Лежит Омельфа на полу и стонет жалобно, и слезы из глаз катятся.

Плюнул я и вышел. Теперь понятно, откуда вражина всю подноготную Владимира-князя знал. Уж каких только песен тетка старая ему не напела! Ничего не утаила, ветошка глупая. Хитер Волхв и проворен: уж и на Рюрикову плоть лапу наложил! Шустер голубок…

Дворня вся разбежалась, хозяйкин визг заслышав. Обабились Омельфины защитнички, за тыном сидючи. А может, Волхв порчу на них навел.

Свистнул я так, что окошки задрожали и снег с веток попадал, на коня сел и за ворота выехал. В лесу развернулся тихонько и назад к терему повернул. Смотрю: выскочили из ворот четверо и вдоль тына порскнули.

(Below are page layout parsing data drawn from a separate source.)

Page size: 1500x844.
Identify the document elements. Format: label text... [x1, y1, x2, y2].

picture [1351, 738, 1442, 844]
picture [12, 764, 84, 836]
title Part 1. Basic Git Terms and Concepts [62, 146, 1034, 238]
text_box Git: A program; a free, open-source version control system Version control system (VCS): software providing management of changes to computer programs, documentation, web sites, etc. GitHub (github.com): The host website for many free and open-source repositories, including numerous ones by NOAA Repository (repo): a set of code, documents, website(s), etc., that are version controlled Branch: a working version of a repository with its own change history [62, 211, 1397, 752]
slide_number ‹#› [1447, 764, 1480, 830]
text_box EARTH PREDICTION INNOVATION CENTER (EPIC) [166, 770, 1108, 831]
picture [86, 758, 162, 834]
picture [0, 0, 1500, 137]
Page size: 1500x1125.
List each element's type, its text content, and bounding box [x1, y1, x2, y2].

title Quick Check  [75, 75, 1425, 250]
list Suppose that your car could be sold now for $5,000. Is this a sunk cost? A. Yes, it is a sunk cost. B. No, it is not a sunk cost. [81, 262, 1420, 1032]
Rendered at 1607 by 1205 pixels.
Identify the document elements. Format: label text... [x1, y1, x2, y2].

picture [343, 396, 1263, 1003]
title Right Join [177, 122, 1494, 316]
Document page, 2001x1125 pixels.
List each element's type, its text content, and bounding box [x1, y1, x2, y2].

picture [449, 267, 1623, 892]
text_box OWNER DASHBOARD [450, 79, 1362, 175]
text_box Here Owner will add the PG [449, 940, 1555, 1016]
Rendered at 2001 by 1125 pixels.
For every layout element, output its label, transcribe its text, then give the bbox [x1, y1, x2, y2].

Трое быстро назад бегом вернулись: нет Алеши, уехал; закрыли ворота.

А четвертый пропал.

Найти его я не смог.

Зима того года была жестокая и долгая. По всей земле люди замерзали на дорогах. Кони отказывались выходить из стойла. Мелкие реки промерзли до самого дна; рыба погибла. Повсеместно, от черноморских пределов до самых вечных льдов, в лесах и степях наступила бескормица. Звери стаями потянулись к жилью. Зайцы забирались в подклети, как мыши. Лисицы заползали в дома, чтобы там свирепо вцепиться зубами в последнюю оголодавшую курицу. Орланы семьями сидели на крышах, ожидая от людей хоть какого-нибудь пропитания. По ночам над избами кружили филины и время от времени нападали на малых детей, выскочивших на двор по нужде. Волки вышли из лесов и бесстрашно нападали на любые обозы, не гнушаясь человечины. По ночам они заполоняли деревни и скопом рвались в хлева, где ревела умирающая с голоду скотина. Собак разорвали почти всех.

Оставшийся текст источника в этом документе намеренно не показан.